If they hope to snap their three-game losing streak, and a season that has been stuck in a malaise, they need to push their star midfielder further up the field.
Right now, Kljestan is stuck in the proverbial no man’s land of midfielders. Supposedly, Kljestan is to play a No. 10 role tucked right behind forward Bradley Wright-Phillips in a 4-2-3-1, or holding down one of two central roles in a 4-2-2-2 scheme behind two forwards. It is the role where he saw so much success last year and got himself back into the picture with the United States national team.
Instead, what is happening is that Kljestan is dropping back too deep to retrieve the ball and is further from goal in years past. This cuts down on his ability to be a playmaker, to act like a true No. 10, thereby cutting down on the number of scoring opportunities he can create.
So even though Kljestan is seeing plenty of the ball, he’s not in a position where he can be as dangerous. That hurts the Red Bulls as a team and their ability to create chances and score goals.
In their three-game losing streak, the Red Bulls have scored one goal.
“The best part about playing in the No. 10 spot is trying to find balls close enough to Brad to make a difference. Statistics have shown that I have not gotten the ball enough higher up the field, and we haven’t sustained enough possession to find me in good spots, that I have naturally drifted back to be on the ball more. Yeah, it’s going to take away chances to link up with Brad, so we have to be better in possession,” Kljestan said Wednesday.
“I’ve said it the past couple of games, we have guys that are not playing confidently on the ball right now. It may mean that I have to drop deeper to try and get the ball, try and get the game going for us.”
Head coach Jesse Marsch wasn’t opposed to Kljestan dropping back deeper, when necessary. Earlier this year, he encouraged his star midfielder to increase his defensive output. But on Wednesday, he saw the inherent risk in having his creative playmaker lying too deep to be effective.
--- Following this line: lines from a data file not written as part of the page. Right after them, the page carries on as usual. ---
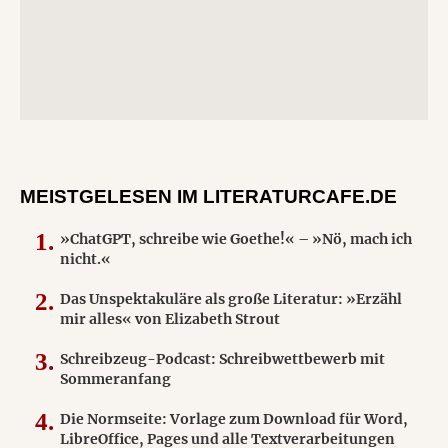
MEISTGELESEN IM LITERATURCAFE.DE
»ChatGPT, schreibe wie Goethe!« – »Nö, mach ich
nicht.«
Das Unspektakuläre als große Literatur: »Erzähl
mir alles« von Elizabeth Strout
Schreibzeug-Podcast: Schreibwettbewerb mit
Sommeranfang
Die Normseite: Vorlage zum Download für Word,
LibreOffice, Pages und alle Textverarbeitungen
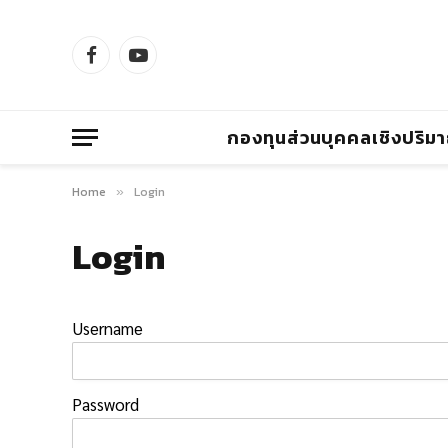
Facebook
YouTube
กองทุนส่วนบุคคลเชิงปริม
Home
Login
»
Login
Username
Password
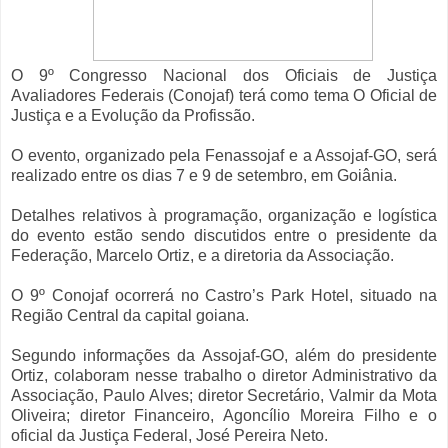
O 9º Congresso Nacional dos Oficiais de Justiça
Avaliadores Federais (Conojaf) terá como tema O Oficial de
Justiça e a Evolução da Profissão.
O evento, organizado pela Fenassojaf e a Assojaf-GO, será
realizado entre os dias 7 e 9 de setembro, em Goiânia.
Detalhes relativos à programação, organização e logística
do evento estão sendo discutidos entre o presidente da
Federação, Marcelo Ortiz, e a diretoria da Associação.
O 9º Conojaf ocorrerá no Castro’s Park Hotel, situado na
Região Central da capital goiana.
Segundo informações da Assojaf-GO, além do presidente
Ortiz, colaboram nesse trabalho o diretor Administrativo da
Associação, Paulo Alves; diretor Secretário, Valmir da Mota
Oliveira; diretor Financeiro, Agoncílio Moreira Filho e o
oficial da Justiça Federal, José Pereira Neto.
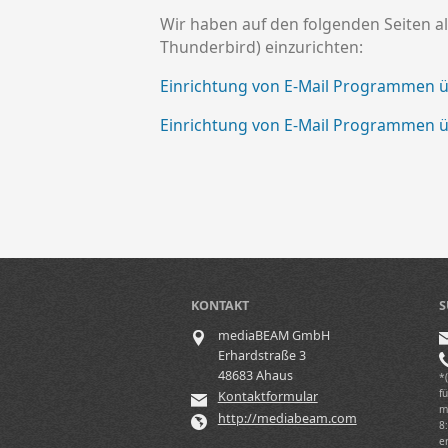
Wir haben auf den folgenden Seiten al
Thunderbird) einzurichten:
Einrichtung von E-Mail Programmen 
Einrichtung von E-Mail Programmen 
KONTAKT
S
mediaBEAM GmbH
Erhardstraße 3
48683 Ahaus
*
f
Kontaktformular
m
http://mediabeam.com
8
e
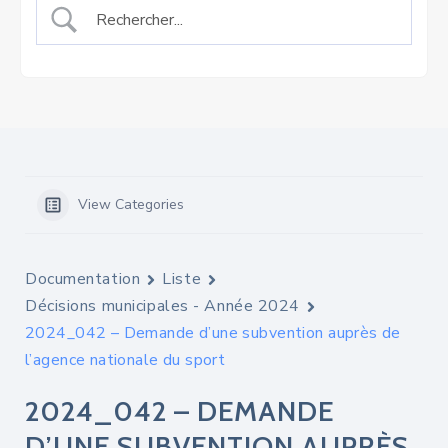
View Categories
Documentation
Liste
Décisions municipales - Année 2024
2024_042 – Demande d’une subvention auprès de
l’agence nationale du sport
2024_042 – DEMANDE
D’UNE SUBVENTION AUPRÈS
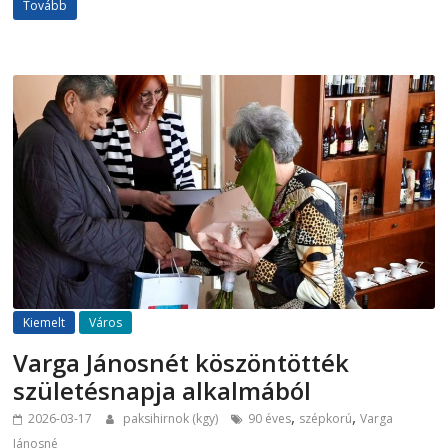
Tovább
Kiemelt
Város
Varga Jánosnét köszöntötték
születésnapja alkalmából
,
,
2026-03-17
paksihirnok (kgy)
90 éves
szépkorú
Varga
Jánosné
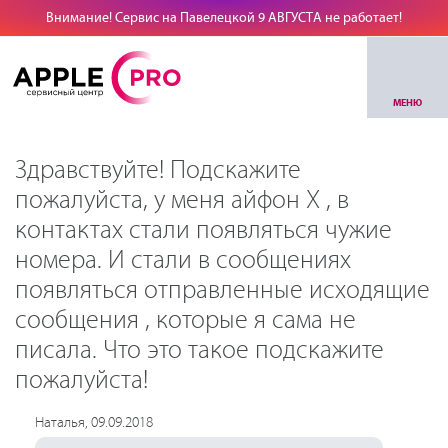
Внимание! Сервис на Павелецкой 9 АВГУСТА не работает!
МЕНЮ
Здравствуйте! Подскажите
пожалуйста, у меня айфон X , в
контактах стали появляться чужие
номера. И стали в сообщениях
появляться отправленные исходящие
сообщения , которые я сама не
писала. Что это такое подскажите
пожалуйста!
Наталья, 09.09.2018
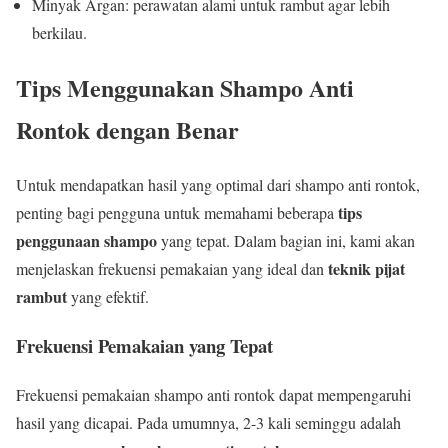
Minyak Argan: perawatan alami untuk rambut agar lebih
berkilau.
Tips Menggunakan Shampo Anti
Rontok dengan Benar
Untuk mendapatkan hasil yang optimal dari shampo anti rontok,
tips
penting bagi pengguna untuk memahami beberapa
penggunaan shampo
yang tepat. Dalam bagian ini, kami akan
teknik pijat
menjelaskan frekuensi pemakaian yang ideal dan
rambut
yang efektif.
Frekuensi Pemakaian yang Tepat
Frekuensi pemakaian shampo anti rontok dapat mempengaruhi
hasil yang dicapai. Pada umumnya, 2-3 kali seminggu adalah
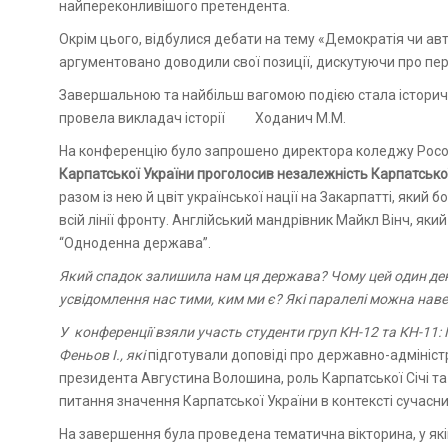
найпереконливішого претендента.
Окрім цього, відбулися дебати на тему «Демократія чи ав
аргументовано доводили свої позиції, дискутуючи про пере
Завершальною та найбільш вагомою подією стала історична
провела викладач історії Ходанич М.М.
На конференцію було запрошено директора коледжу Росоху
Карпатської України проголосив незалежність Карпатської
разом із нею й цвіт української нації на Закарпатті, який 
всій лінії фронту. Англійський мандрівник Майкл Вінч, який 
“Одноденна держава”.
Який спадок залишила нам ця держава? Чому цей один день 
усвідомлення нас тими, ким ми є? Які паралелі можна нав
У конференції взяли участь студенти груп КН-12 та КН-11: 
Феньов І., які
підготували доповіді про державно-адміністр
президента Августина Волошина, роль Карпатської Січі та
питання значення Карпатської України в контексті сучасних
На завершення була проведена тематична вікторина, у які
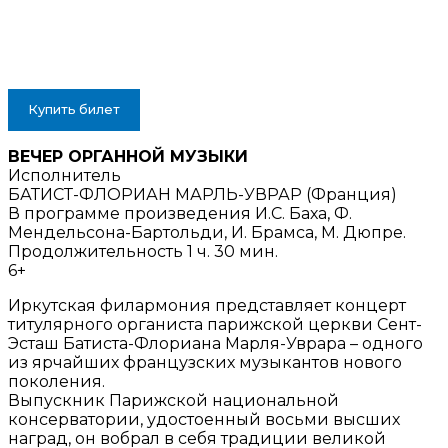
Купить билет
ВЕЧЕР ОРГАННОЙ МУЗЫКИ
Исполнитель
БАТИСТ-ФЛОРИАН МАРЛЬ-УВРАР (Франция)
В программе произведения И.С. Баха, Ф.
Мендельсона-Бартольди, И. Брамса, М. Дюпре.
Продолжительность 1 ч. 30 мин.
6+
Иркутская филармония представляет концерт
титулярного органиста парижской церкви Сент-
Эсташ Батиста-Флориана Марля-Уврара – одного
из ярчайших французских музыкантов нового
поколения.
Выпускник Парижской национальной
консерватории, удостоенный восьми высших
наград, он вобрал в себя традиции великой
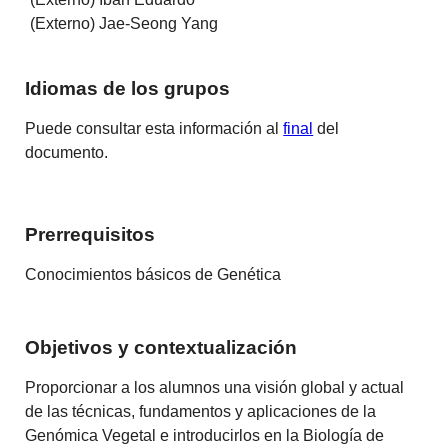
(Externo) Jae-Seong Yang
Idiomas de los grupos
Puede consultar esta información al
final
del
documento.
Prerrequisitos
Conocimientos básicos de Genética
Objetivos y contextualización
Proporcionar a los alumnos una visión global y actual
de las técnicas, fundamentos y aplicaciones de la
Genómica Vegetal e introducirlos en la Biología de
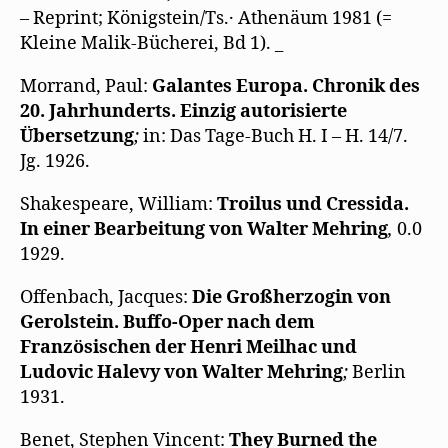
– Reprint; Königstein/Ts.· Athenäum 1981 (=
Kleine Malik-Bücherei, Bd 1). _
Morrand, Paul:
Galantes Europa. Chronik des
20. Jahrhunderts. Einzig autorisierte
Übersetzung
;
in: Das Tage-Buch H. I – H. 14/7.
Jg. 1926.
Shakespeare, William:
Troilus und Cressida.
In einer Bearbeitung von Walter Mehring
,
0.0
1929.
Offenbach, Jacques:
Die Großherzogin von
Gerolstein. Buffo-Oper nach dem
Französischen der Henri Meilhac und
Ludovic Halevy von Walter Mehring
;
Berlin
1931.
Benet, Stephen Vincent:
They Burned the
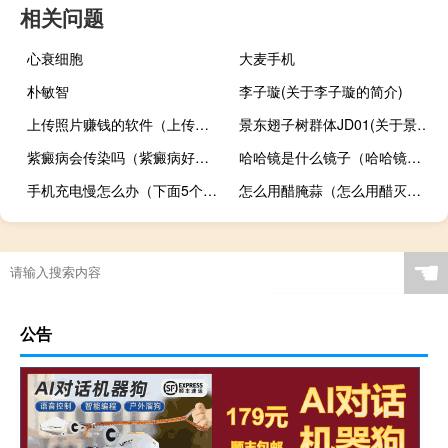
相关问题
心衰细胞
大麦手机
朴敏智
李子璇(关于李子璇的简介)
上传照片赚钱的软件（上传照片）
景东翅子树群体JD01(关于景东翅子树群体JD01的简介)
紫癜病会传染吗（紫癜病好治吗）
哈哈镜是什么镜子（哈哈镜是凸面镜还是凹面镜）
手机充电慢怎么办（下面5个步骤教你解决）
怎么用醋腌蒜（怎么用醋灭跳蚤）
☚
公告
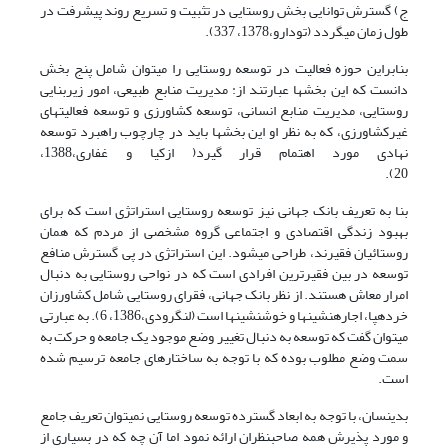
ج) گسترش توانایی بخش روستایی در تثبیت و تسریع روند پیشرفت در
طول زمان می­گردد (تودارو،1378، 337).
بنابراین حوزه فعالیت در توسعه روستایی را می­توان شامل پنج بخش
دانست که این بخش­ها عبارتند از: مدیریت منابع طبیعی، امور زیربنایی
روستایی، مدیریت منابع انسانی، توسعه کشاورزی و توسعه فعالیت­های
غیرکشاورزی، که به نظر او این بخش­ها باید در چارچوب راهبرد توسعه
نهادی مورد اهتمام قرار گیرد( ازکیا و غفاری،1388،
20).
بنا به تعریف بانک جهانی نیز توسعه روستایی استراتژی است که برای
بهبود زندگی اقتصادی و اجتماعی گروه مشخصی از مردم که همان
روستائیان فقیرند، طراحی می­شود. این استراتژی در پی گسترش منافع
توسعه در بین فقیرترین افرادی است که در نواحی روستایی به دنبال
امرار معاش هستند. از نظر بانک جهانی، فقرای روستایی شامل کشاورزان
خرده­پا، اجاره­نشین­ها و خوش­نشین­ها است (لنگرودی،1386، 6). به عبارتی
می­توان گفت که توسعه به دنبال تغییر وضع موجود یک جامعه و حرکت به
سمت وضع مطلوب بوده که با توجه به ساختارهای جامعه ترسیم شده
است.
بدین­سان، با توجه به ابعاد گسترده توسعه روستایی نمی­توان تعریف جامع
و مورد پذیرش همه صاحب­نظران ارائه نمود اما آن چه که در بسیاری از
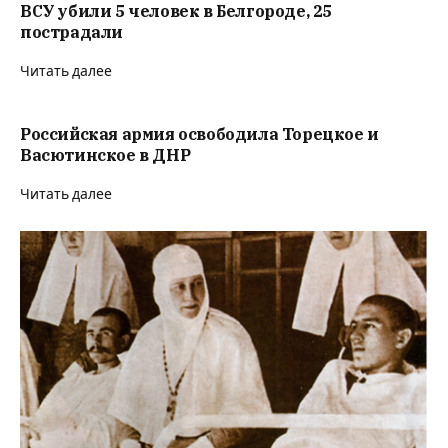
ВСУ убили 5 человек в Белгороде, 25
пострадали
Читать далее
Российская армия освободила Торецкое и
Васютинское в ДНР
Читать далее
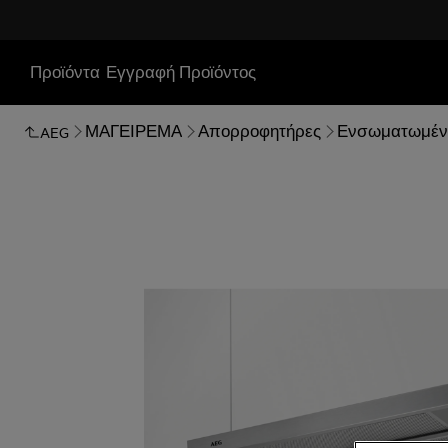
Προϊόντα
Εγγραφή Προϊόντος
ΜΑΓΕΙΡΕΜΑ
Απορροφητήρες
Ενσωματωμέν
AEG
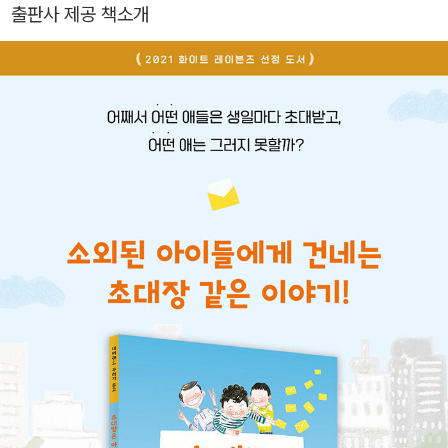
출판사 제공 책소개
그렸습니다.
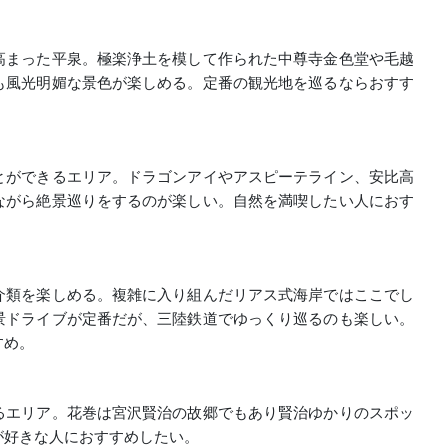
高まった平泉。極楽浄土を模して作られた中尊寺金色堂や毛越
も風光明媚な景色が楽しめる。定番の観光地を巡るならおすす
とができるエリア。ドラゴンアイやアスピーテライン、安比高
ながら絶景巡りをするのが楽しい。自然を満喫したい人におす
介類を楽しめる。複雑に入り組んだリアス式海岸ではここでし
景ドライブが定番だが、三陸鉄道でゆっくり巡るのも楽しい。
すめ。
るエリア。花巻は宮沢賢治の故郷でもあり賢治ゆかりのスポッ
が好きな人におすすめしたい。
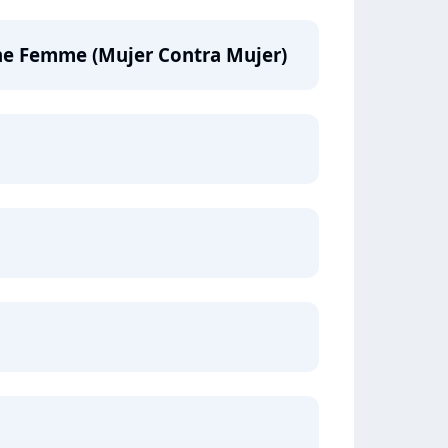
e Femme (Mujer Contra Mujer)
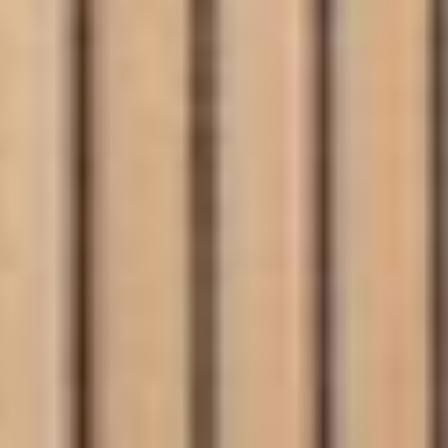
--
--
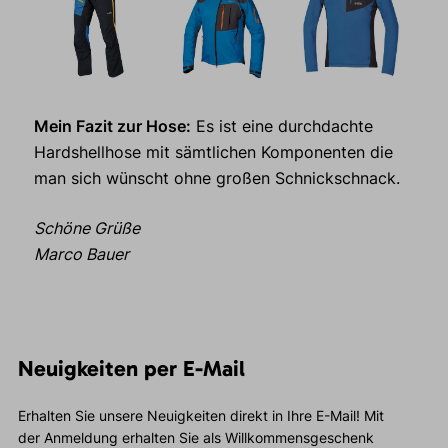
Mein Fazit zur Hose:
Es ist eine durchdachte
Hardshellhose mit sämtlichen Komponenten die
man sich wünscht ohne großen Schnickschnack.
Schöne Grüße
Marco Bauer
Neuigkeiten per E-Mail
Erhalten Sie unsere Neuigkeiten direkt in Ihre E-Mail! Mit
der Anmeldung erhalten Sie als Willkommensgeschenk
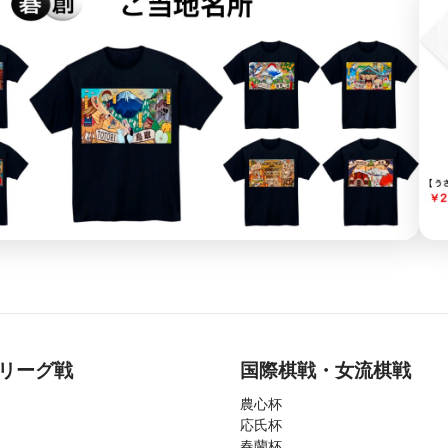
リーグ戦
国際棋戦・女流棋戦
農心杯
応氏杯
春蘭杯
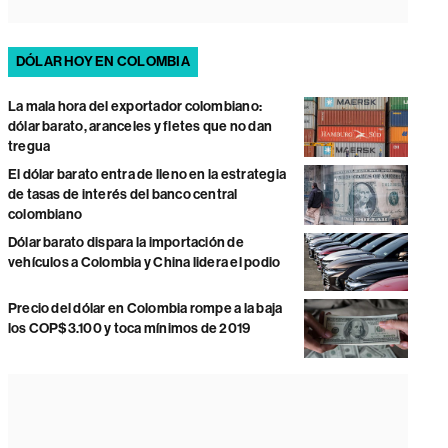
DÓLAR HOY EN COLOMBIA
La mala hora del exportador colombiano:
dólar barato, aranceles y fletes que no dan
tregua
El dólar barato entra de lleno en la estrategia
de tasas de interés del banco central
colombiano
Dólar barato dispara la importación de
vehículos a Colombia y China lidera el podio
Precio del dólar en Colombia rompe a la baja
los COP$3.100 y toca mínimos de 2019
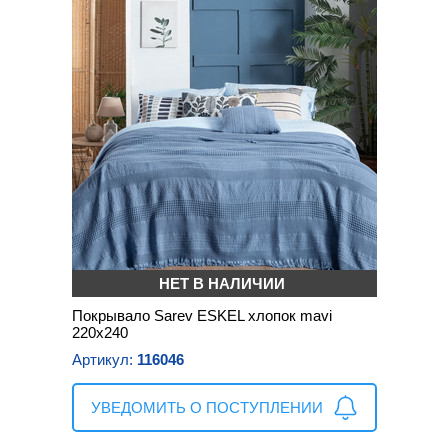
НЕТ В НАЛИЧИИ
Покрывало Sarev ESKEL хлопок mavi
220х240
Артикул:
116046
УВЕДОМИТЬ О ПОСТУПЛЕНИИ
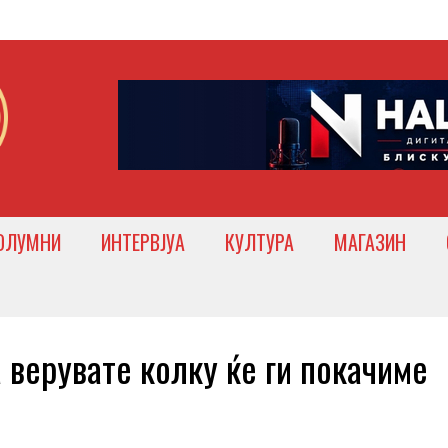
ОЛУМНИ
ИНТЕРВЈУА
КУЛТУРА
МАГАЗИН
ерувате колку ќе ги покачиме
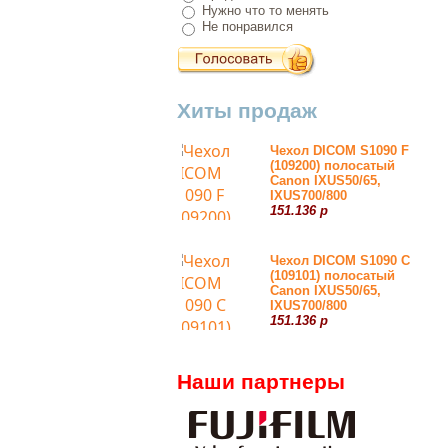
Нужно что то менять
Не понравился
Хиты продаж
Чехол DICOM S1090 F
(109200) полосатый
Canon IXUS50/65,
IXUS700/800
151.136 р
Чехол DICOM S1090 С
(109101) полосатый
Canon IXUS50/65,
IXUS700/800
151.136 р
Наши партнеры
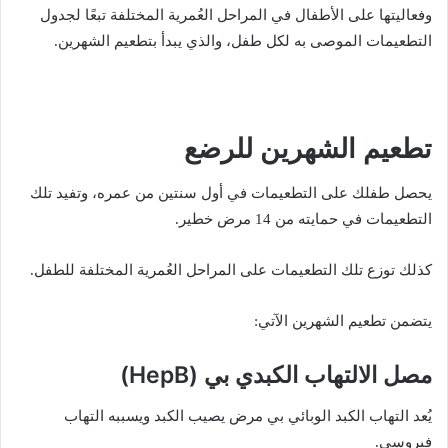
وفعاليتها على الأطفال في المراحل العُمرية المختلفة تبعًا لجدول
التطعيمات الموصى به لكل طفل، والذي يبدأ بتطعيم الشهرين.
تطعيم الشهرين للرضع
يحصل طفلك على التطعيمات في أول سنتين من عمره، وتفيد تلك
التطعيمات في حمايته من 14 مرض خطير.
كذلك توزع تلك التطعيمات على المراحل العُمرية المختلفة للطفل.
يتضمن تطعيم الشهرين الآتي:
مصل الالتهاب الكبدي بي
(HepB)
يُعد التهاب الكبد الوبائي بي مرض يصيب الكبد ويسببه التهاب
فيروسي.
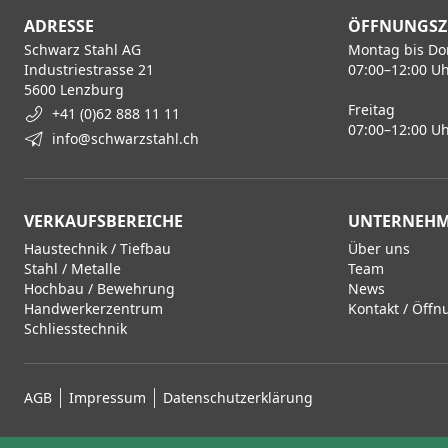
ADRESSE
ÖFFNUNGSZ
Schwarz Stahl AG
Montag bis Do
Industriestrasse 21
07:00–12:00 Uh
5600 Lenzburg
Freitag
+41 (0)62 888 11 11
07:00–12:00 Uh
info@schwarzstahl.ch
VERKAUFSBEREICHE
UNTERNEH
Haustechnik / Tiefbau
Über uns
Stahl / Metalle
Team
Hochbau / Bewehrung
News
Handwerkerzentrum
Kontakt / Öffn
Schliesstechnik
AGB
Impressum
Datenschutzerklärung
“Obviously, the negative is that it takes him away from goal where he’s really good at making plays. Trying to get that balance right is important,” Marsch said. “I do think getting Sacha on the ball more for our team is always a good thing. Whether it’s from a deeper position or attacking spots, it helps us develop a rhythm. It helps him develop a rhythm.”
Earlier this year, the 4-2-2-2 was tried and rendered Kljestan inefficient, forcing him out onto the wings to find space and away from the center of midfield. Now, the current 4-2-3-1 doesn’t seem to have the personnel that would allow him to float into pockets and be effective in the final third.
Whether the Red Bulls switch to a midfield diamond or go to a 3-6-1, the answer is perhaps less about the formation and maybe more about the pieces around Kljestan.
The entirety of the attack has been in a bit of a funk this year, an issue that is compounded with Kljestan needing to track back so deep as to cut into his offensive efficiency. An MVP finalist last year, it isn’t that Kljestan is playing worse, but simply that the cogs around him aren’t putting him in as good positions to create and be as dangerous as he was in 2016.
He can’t answer the reason for their lack of success, just that there seems to be an issue that extends beyond the midfield.
“I don’t know,” Kljestan said.
“It’s not just the midfield, we ask our defenders to pass out of the back as well. There are some guys — I don’t know what it is. If I could put my finger on it, I’d cure them right away. I’d cure myself, I’d cure the team. We’ve just got to better. I don’t know a way to find confidence for these guys, but just be daring to play, especially when we play at home. We should play with nothing to lose.”